Montag, 2. Mai 2016

Be Optimistic

Sometimes I think that if I didn't have a chronic illness, I'd be the most optimistic person in the world. But then I can't know that, because my practiced optimism (see: at times lying to myself) is a gift of having to get through life with a chronic illness.
My handsome and healthy spouse has now taken on the voice of me 10 years ago. (I'd been ill about 8 years when we met, so I suppose that he's right on schedule.) I'm here, reveling in every bit of evidence of health, embracing every moment that my healthy body gives me and when things go poorly, holding on to the optimism that I'll be that way again. But it takes regular practice.
I've got granulomas and these chronic infections popping up as a result of undissolved self-dissolving sutures and it's a real bummer. Old me's voice pops in my head and worries that it could mean something worse, that it could be the start of fistulas, that my honeymoon of things going well after surgery was short and is over.

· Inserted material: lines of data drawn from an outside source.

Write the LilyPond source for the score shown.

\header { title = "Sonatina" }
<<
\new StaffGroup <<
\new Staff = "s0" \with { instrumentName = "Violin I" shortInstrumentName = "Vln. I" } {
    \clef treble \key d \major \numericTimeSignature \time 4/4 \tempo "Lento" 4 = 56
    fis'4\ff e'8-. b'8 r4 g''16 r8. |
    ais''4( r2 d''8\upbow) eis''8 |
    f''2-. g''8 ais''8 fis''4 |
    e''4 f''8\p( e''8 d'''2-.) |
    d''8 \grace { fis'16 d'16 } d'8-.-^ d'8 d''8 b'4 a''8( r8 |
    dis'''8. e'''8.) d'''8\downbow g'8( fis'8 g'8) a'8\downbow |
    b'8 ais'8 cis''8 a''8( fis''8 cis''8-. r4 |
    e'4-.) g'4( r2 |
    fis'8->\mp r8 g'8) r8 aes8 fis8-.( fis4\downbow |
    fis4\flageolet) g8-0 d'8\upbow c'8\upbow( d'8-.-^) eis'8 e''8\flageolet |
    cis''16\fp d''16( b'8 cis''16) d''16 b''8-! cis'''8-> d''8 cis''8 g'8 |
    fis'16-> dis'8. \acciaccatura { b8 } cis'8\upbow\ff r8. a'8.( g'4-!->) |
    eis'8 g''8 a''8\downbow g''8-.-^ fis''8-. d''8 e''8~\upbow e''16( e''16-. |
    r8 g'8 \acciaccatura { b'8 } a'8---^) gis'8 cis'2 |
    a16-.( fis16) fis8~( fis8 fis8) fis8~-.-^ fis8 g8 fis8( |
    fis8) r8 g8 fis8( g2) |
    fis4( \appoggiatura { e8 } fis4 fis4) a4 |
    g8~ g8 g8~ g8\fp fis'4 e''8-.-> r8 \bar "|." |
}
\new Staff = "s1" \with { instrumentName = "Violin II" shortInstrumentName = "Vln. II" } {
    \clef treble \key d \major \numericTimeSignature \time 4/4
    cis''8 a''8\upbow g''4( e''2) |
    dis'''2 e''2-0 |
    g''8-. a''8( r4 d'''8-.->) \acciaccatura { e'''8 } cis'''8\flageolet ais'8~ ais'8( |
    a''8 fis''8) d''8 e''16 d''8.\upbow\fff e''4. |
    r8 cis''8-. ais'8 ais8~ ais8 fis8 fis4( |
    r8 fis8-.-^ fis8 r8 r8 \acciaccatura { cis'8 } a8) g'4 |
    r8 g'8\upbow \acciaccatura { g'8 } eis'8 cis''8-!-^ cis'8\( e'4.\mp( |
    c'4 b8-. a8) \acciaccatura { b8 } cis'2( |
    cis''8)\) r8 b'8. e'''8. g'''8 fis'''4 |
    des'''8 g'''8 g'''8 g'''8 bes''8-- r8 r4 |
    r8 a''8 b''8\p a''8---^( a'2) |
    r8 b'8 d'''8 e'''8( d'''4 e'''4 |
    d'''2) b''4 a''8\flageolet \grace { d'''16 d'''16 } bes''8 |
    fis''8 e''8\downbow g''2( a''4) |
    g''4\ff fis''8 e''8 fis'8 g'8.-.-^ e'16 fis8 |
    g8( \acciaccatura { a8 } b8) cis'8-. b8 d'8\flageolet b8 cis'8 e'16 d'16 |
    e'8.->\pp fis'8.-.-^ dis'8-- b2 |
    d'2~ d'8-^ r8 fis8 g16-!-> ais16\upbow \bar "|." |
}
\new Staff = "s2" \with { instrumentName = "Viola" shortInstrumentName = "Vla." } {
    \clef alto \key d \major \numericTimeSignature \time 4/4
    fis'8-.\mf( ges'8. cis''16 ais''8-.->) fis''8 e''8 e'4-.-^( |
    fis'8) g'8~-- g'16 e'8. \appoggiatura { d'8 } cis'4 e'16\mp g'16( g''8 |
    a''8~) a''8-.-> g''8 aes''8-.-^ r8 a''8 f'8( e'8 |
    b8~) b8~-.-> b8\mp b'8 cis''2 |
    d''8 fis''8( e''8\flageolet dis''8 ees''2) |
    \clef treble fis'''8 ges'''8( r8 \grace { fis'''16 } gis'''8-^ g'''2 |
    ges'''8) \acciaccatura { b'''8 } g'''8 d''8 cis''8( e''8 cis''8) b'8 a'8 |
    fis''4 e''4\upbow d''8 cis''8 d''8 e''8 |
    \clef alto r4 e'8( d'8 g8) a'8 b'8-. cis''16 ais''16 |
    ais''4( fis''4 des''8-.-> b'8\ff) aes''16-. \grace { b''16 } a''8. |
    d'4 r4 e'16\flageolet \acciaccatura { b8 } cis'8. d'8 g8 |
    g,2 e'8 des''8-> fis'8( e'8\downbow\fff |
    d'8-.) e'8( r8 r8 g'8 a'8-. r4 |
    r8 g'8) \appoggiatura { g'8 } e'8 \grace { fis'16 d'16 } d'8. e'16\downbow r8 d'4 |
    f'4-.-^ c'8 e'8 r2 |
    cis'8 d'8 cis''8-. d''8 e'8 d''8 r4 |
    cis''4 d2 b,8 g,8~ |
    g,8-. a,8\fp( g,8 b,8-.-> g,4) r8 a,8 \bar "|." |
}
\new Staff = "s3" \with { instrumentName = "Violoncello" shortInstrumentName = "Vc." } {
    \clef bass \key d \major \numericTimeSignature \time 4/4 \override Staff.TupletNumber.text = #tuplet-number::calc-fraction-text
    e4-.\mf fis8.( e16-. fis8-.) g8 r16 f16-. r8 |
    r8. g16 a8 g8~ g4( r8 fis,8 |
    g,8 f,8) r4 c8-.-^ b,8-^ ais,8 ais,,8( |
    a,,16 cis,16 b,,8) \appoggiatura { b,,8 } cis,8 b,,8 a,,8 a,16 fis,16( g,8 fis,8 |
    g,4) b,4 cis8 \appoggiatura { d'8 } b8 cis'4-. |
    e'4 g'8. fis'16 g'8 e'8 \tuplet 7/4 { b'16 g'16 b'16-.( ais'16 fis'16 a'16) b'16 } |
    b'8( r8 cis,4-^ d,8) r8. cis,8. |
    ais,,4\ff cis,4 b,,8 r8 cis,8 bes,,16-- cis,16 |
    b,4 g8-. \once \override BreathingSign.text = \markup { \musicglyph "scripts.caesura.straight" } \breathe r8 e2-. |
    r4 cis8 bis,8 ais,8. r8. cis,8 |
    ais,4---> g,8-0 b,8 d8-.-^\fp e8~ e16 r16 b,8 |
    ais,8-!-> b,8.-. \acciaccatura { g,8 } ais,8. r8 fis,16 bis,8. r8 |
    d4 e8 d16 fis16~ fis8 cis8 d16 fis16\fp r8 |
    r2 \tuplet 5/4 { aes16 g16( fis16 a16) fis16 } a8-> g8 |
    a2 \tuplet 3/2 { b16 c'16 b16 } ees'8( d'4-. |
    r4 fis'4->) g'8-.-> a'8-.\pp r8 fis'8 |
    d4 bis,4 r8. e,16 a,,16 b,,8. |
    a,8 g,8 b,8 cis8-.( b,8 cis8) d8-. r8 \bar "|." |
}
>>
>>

Ivo's voice pops up in a more actual way and says things like "what the hell" and showing more signs of being bored of me being in pain. Not bored of me, but he just feels the monotony of me being in a painful situation and feels bad for me.
So I'm here, and I've had a painful weekend - but rallied for a nice long walk with spouse and pup, did all the things I needed to to take good care of myself - and I'm waiting on my doctor to write me a prescription for antibiotics and I'm feeling optimistic that the pills will work as well this time as they did last time, I'm hopeful that this problem will stop reoccurring, I can practically see my wonderful, sutureless life...
But if I'd never been ill, I might have never known this kind of positivity in the face of chronic health issues. I had this big massive surgery and I got a little cocky about the long-term positive change it would be. But I have an incurable illness and will always have an incurable illness and I've got some incurable, chronically occurring positivity - with bouts of doubts.